◆ Task prompt:
Extract each line of the data below that contains the word "edhe".
◆ ◆ ◆ ◆ ◆ ◆ ◆
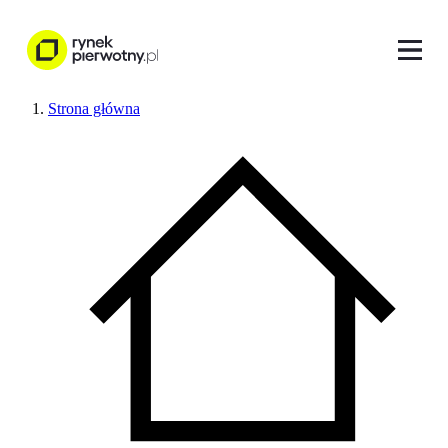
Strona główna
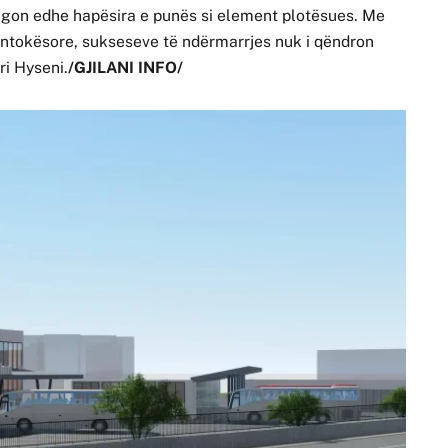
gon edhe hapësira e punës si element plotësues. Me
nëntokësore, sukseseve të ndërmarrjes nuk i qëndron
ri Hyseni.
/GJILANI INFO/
◆ ◆ ◆ ◆ ◆ ◆ ◆
◆ Answer below:
gon edhe hapësira e punës si element plotësues. Me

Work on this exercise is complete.